Pull out each of the lines below that contains the string "chart". Treat uppercase and lowercase as different.

────────────────────────────────────────

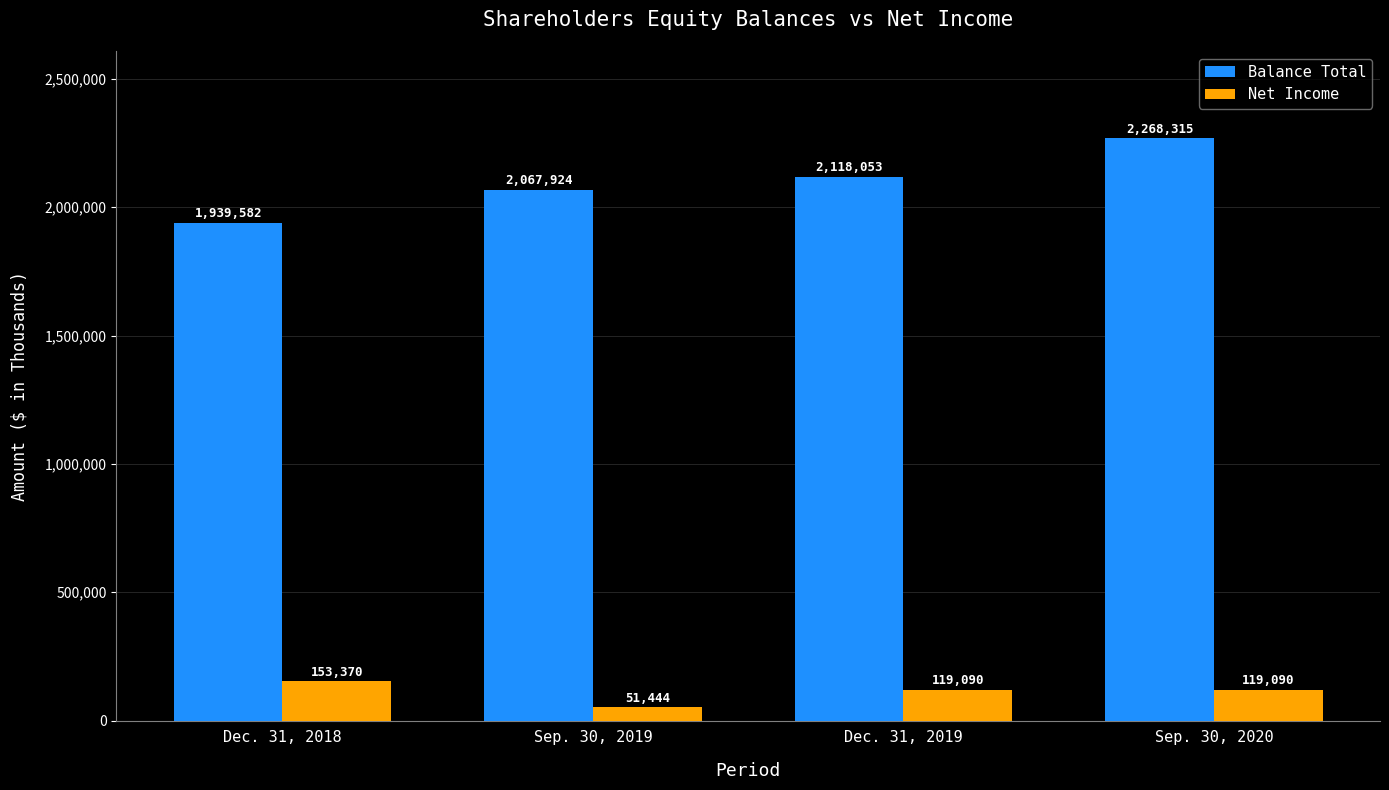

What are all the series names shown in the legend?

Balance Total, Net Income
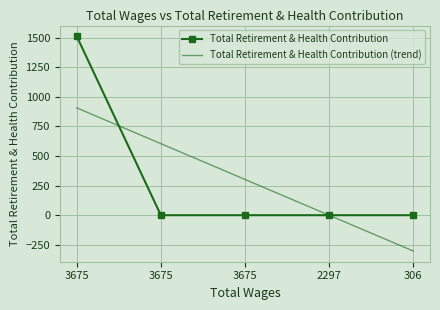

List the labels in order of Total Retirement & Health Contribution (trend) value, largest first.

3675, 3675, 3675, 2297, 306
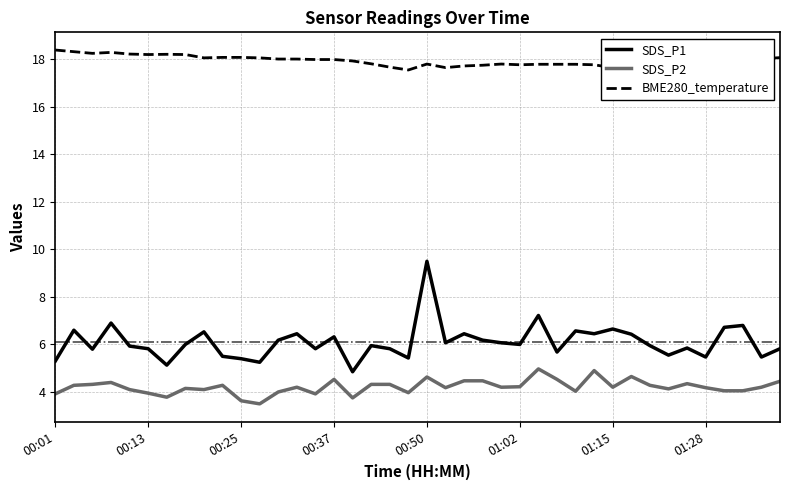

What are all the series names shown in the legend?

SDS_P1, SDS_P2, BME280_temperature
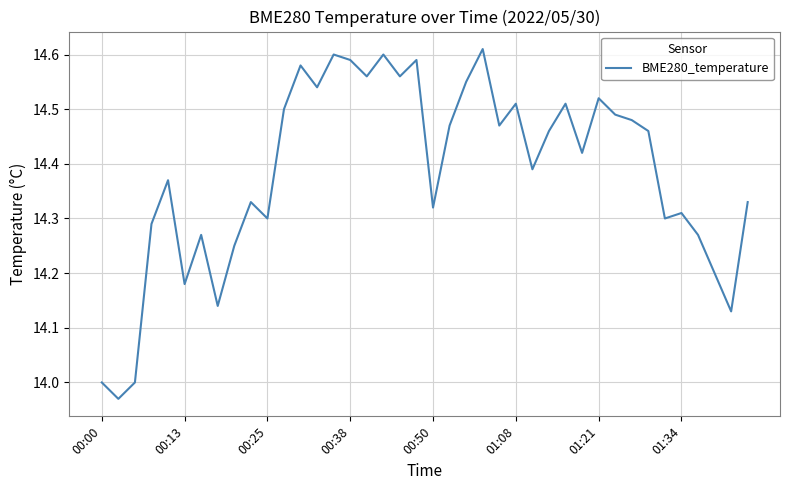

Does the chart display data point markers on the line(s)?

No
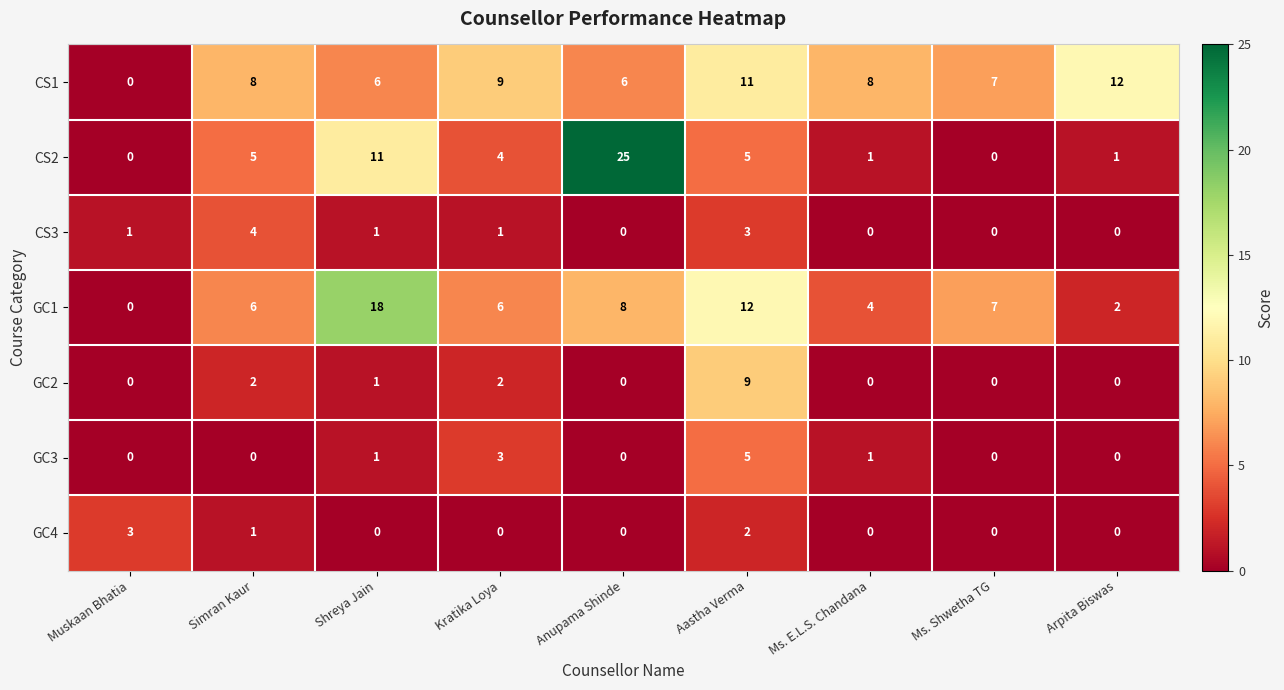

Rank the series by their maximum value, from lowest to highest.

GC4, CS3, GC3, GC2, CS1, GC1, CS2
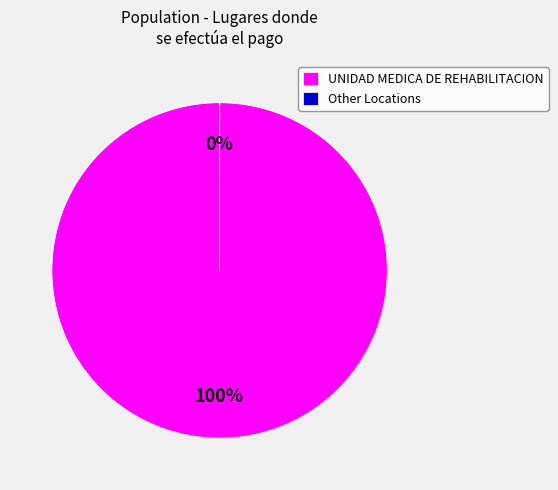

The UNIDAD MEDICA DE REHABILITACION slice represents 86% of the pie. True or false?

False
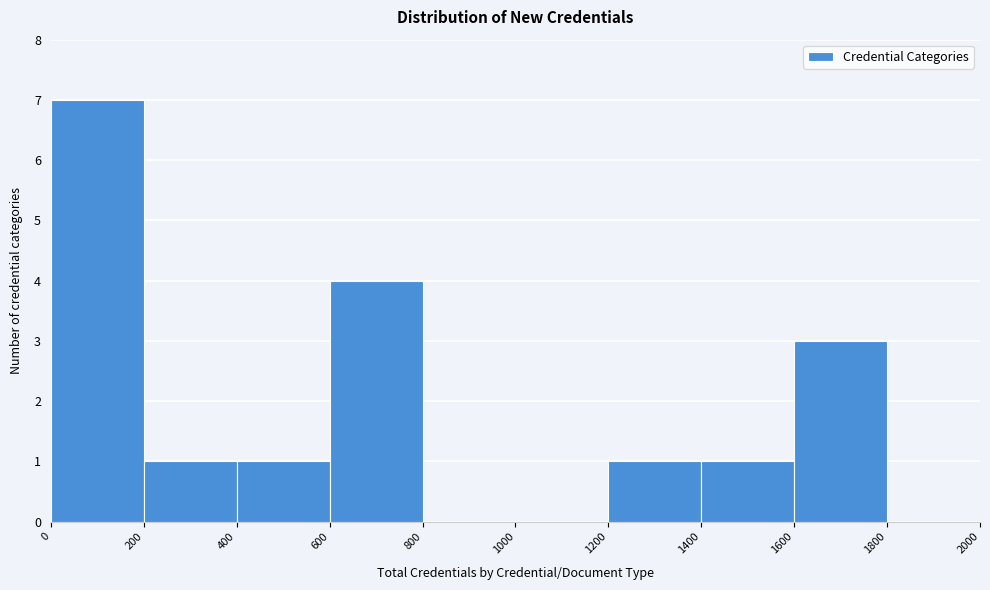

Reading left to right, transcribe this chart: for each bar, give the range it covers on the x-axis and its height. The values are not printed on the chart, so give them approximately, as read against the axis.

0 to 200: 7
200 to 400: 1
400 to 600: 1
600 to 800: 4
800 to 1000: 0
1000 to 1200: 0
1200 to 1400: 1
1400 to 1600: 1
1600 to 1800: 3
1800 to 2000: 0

────────────────────────────────────────

> _Exercise solution_
Does the chart display data point markers on the line(s)?
Reading left to right, transcribe this chart: for each bar, give the range it covers on the x-axis and its height. The values are not printed on the chart, so give them approximately, as read against the axis.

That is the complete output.